Ce matin, en l’espace de dix petites minutes, je fus accablé par une scène révélant la triste ironie de la vie puis miraculeusement sauvé par l’émerveillement d’un spectacle plein d’espoir.
Alors qu’au sortir de la place de l’Etoile, je bifurquais en moto pour m’emmancher dans l’avenue Marceau, je faillis percuter une touriste asiatique sur le coin du trottoir. Celle-ci était toute occupée à se tirer le portrait avec son iPhone fixé au bout d’une perche, pour qu’elle puisse figurer sur une photo souvenir, sur fond d’Arc de Triomphe.
Qu’il y a-t-il de plus pathétique et attristant qu’un selfie esseulé qui sera promptement envoyé sur un réseau social afin d’afficher, pour des amis que l’on ne connaît guère, ce sourire de bonheur en façade. Mise en scène d’un narcissisme déplacé et vain qui ne mérite sans doute pas l’honneur d’un arc triomphale !
Arrivé Place de la Concorde, la bien nommée de circonstance, je m’arrêtai au feu rouge pour mon plus grand bonheur. Je dus laisser traverser une file indienne de petits garnements d’à peine six ans qui s’en allaient jouer dans le jardin des Tuileries, par ce beau matin de juin.
Magnifique brochette de diversité et de ce que devrait être plus souvent la République Française, ils se tenaient par la main, avançant par pair, certains déjà en couple mixte, d’autres sans doute futurs défenseurs d’un « mariage pour tous » dont ils n’expérimentent que les bourgeons.

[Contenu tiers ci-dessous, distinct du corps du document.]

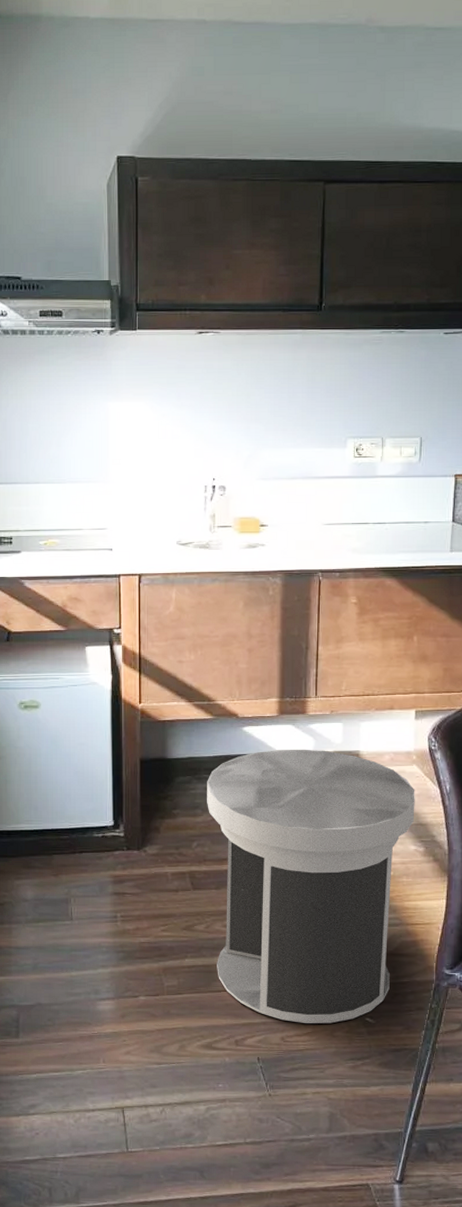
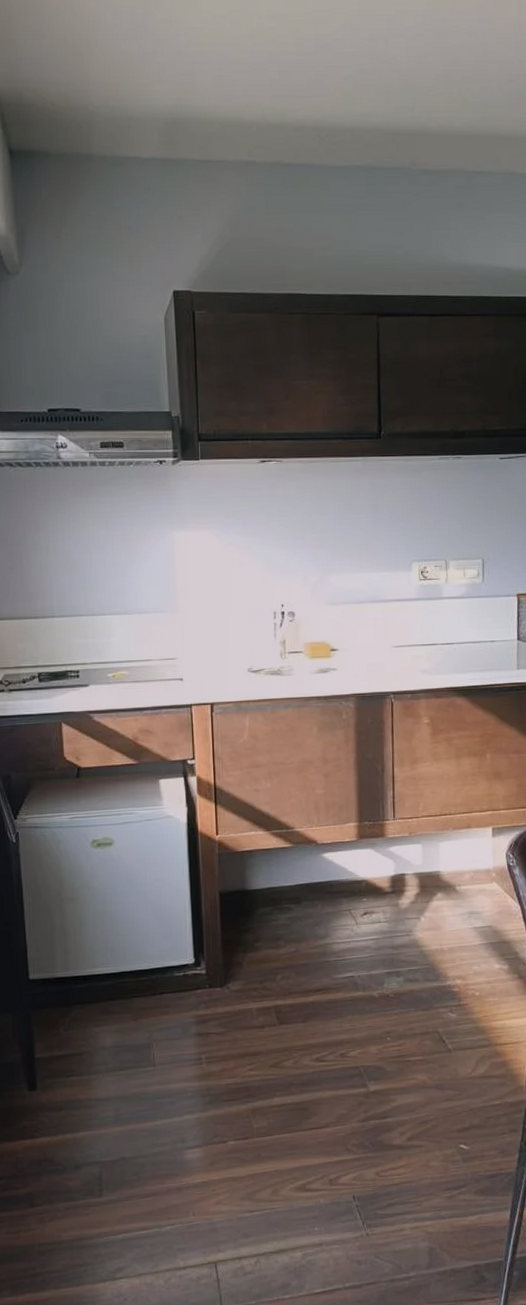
trash can: present [207,749,415,1024] -> none [289,872,497,1156]

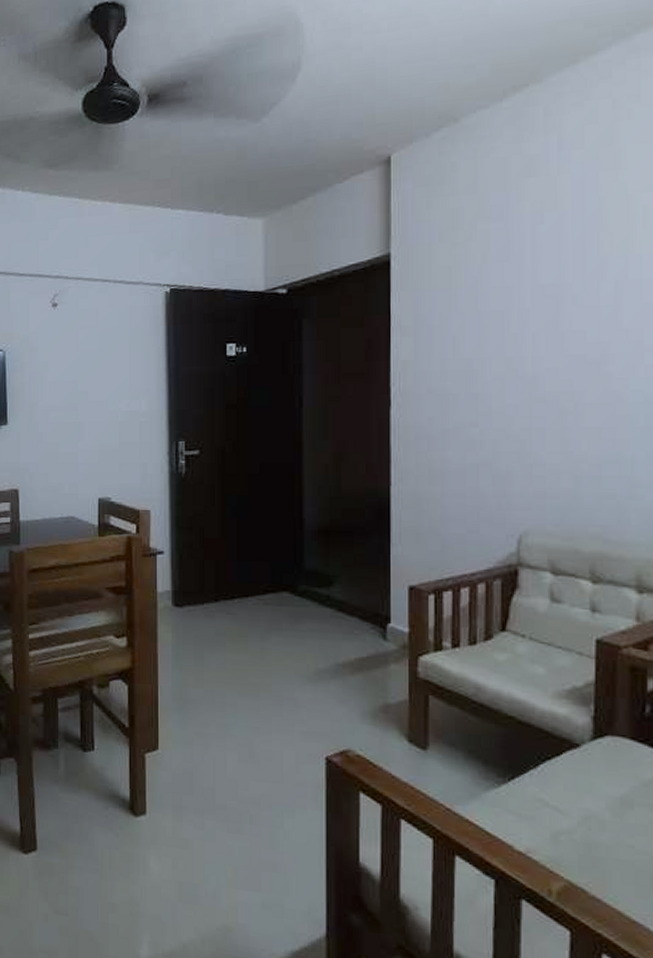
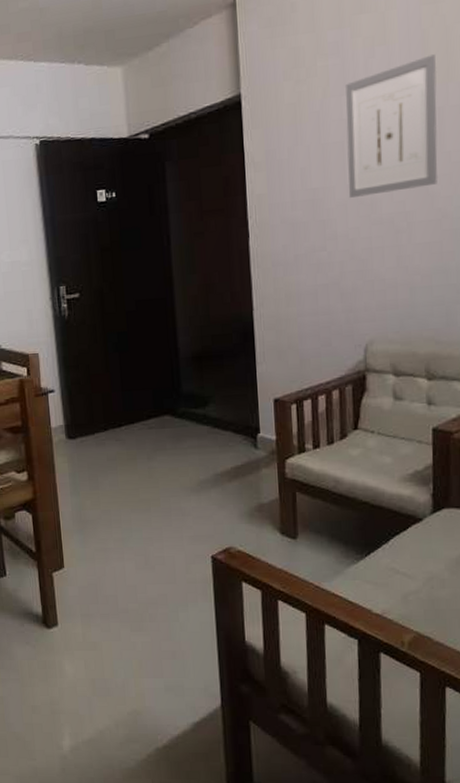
wall art: none [507,224,614,371] -> present [346,54,438,198]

Noirs, Beurs, Blancs, Asiatiques, cette troupe bigarrée illuminée d’innocence me passa sous le nez avec la fierté et la joie d’une troupe de soldats romains ivres de conquêtes à venir.
Qu’il y a-t-il de plus poétique et revigorant que de très jeunes citoyens qui nous donnent une leçon de savoir-vivre ensemble et de joyeuse fusion des différences ? Y a-t-il un plus beau réseau social que la petite bande d’Astérix en herbe, sur fond d’Obélisque parisien, apprenant à traverser dans les clous de la Concorde, sous l’œil vigilant de parents aussi amusés que moi ?
Je remis les gaz lorsque le feu passa au vert, avec dans les yeux un surcroît de gaieté et d’espérance. Une vingtaine de lutins turbulents et joviaux, en une belle leçon d’entente collective, venait d’effacer l’amertume éprouvée quelques minutes auparavant d’avoir constaté où la solitude et le paraître pouvaient mener les hommes.
Pourvu qu’aucun de ces enfants n’oublie jamais ce jour où il du prendre la main d’un ami pour traverser une place majestueuse et s’en aller jouer vers une journée de printemps.